Y en este sentido los niños, con su intensa habilidad de adaptación nos muestran las profundas huellas que nuestras intervenciones de control pueden dejar sobre sus capacidades de juego: ante la intromisión de una cámara en su intimidad primero se malhumoran, luego lo aceptan y finalmente terminan saliendo del juego libre y espontáneo para jugar para la lente. Y es lógico, si los adultos a su alrededor se muestran tan interesados en este asunto de la camarita y las redes sociales, si otros tantos opinan, se enternecen y divierten con su imagen, provocando aprobación y reconocimiento, les entra la sospecha de que eso que naturalmente les resultaba hostil no debe ser tan malo. Y así nos encontramos con niñas y niños pequeños que pasan cada vez más horas observando la vida (su vida) a través de pantallas y pantallitas (el 38 por ciento de los usuarios de Facebook en el mundo son menores de 13 años), actuando para la aprobación, para el “like” de sus padres y de tantos desconocidos, para ese otro siempre hipotético, intangible y demandante que se va apoderando de sus emociones, de sus actividades, de sus cuerpos.
Y, si de aquí en más, proyectamos lo que puede llegar a suceder en la vida adulta de ese niño que salió del juego libre para jugar para otro, para facilitar la edición de su vida, no puede menos que sobrecogernos la angustia. Pero si acaso aún no podemos percibir ese riesgo es porque nosotros sí tuvimos la oportunidad de jugar para nosotros mismos, para el despliegue de nuestro ser, por el puro placer de conocernos y conocer el mundo, porque nuestro juego no fue recortado, obstruido, alienado.

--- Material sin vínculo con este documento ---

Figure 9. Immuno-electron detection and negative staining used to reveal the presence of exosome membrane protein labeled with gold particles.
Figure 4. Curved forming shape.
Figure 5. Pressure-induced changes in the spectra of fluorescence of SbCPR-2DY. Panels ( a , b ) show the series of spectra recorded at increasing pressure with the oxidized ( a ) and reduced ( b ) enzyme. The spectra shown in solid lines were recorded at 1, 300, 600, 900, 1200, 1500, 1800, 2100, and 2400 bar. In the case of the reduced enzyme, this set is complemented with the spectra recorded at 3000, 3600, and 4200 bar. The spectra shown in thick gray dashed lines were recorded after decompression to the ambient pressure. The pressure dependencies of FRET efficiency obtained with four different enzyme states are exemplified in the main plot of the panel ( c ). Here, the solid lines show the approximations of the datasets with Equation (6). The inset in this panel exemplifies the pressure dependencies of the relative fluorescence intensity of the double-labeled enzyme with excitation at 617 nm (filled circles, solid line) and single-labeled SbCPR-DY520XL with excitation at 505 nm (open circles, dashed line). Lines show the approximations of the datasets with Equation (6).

Las tecnologías de vigilancia y control, bajo las más sutiles apariencias, han comenzado a secar los vacíos fértiles de la condición humana, espacios de misterio donde se gesta nuestra dimensión lúdica, creativa, poética y transformadora. Del mismo modo, por carecer de estos espacios o no poder dialogar con ellos es que dependemos cada vez más de máquinas y dispositivos externos como memorias seguras que sabrán atesorar aquellos momentos que, por estar atentos a las luchas cotidianas o por temor a lo efímero, parecieran no tener espacio en nuestras almas. Todo queda plasmado en imágenes, ya no necesitamos recordar, darnos el lujo de la imprecisión o la subjetividad, ya no necesitamos recrear: paisajes, rostros, fiestas, recitales, momentos íntimos, todo permanecerá debidamente rubricado en carpetitas virtuales amarillas o en álbumes de Facebook. Así llegará el día en que ese conjunto de parcialidades y recortes, esas identidades editadas, tendrán más autonomía y relieve que nosotros mismos. Entonces pasaremos de nuestro actual estatus de esclavos de la imagen a convertirnos apenas en su reflejo, en su huella.
Por fortuna todavía queda la excepción, todavía lo innombrable no ha quedado yermo; lo que jamás podrá ser capturado en pixeles, lo subversivo poético, continúa expandiendo fronteras, cobijando vacíos. Y en esa zona de misterio seguimos siendo invitados a sembrar con las manos desnudas.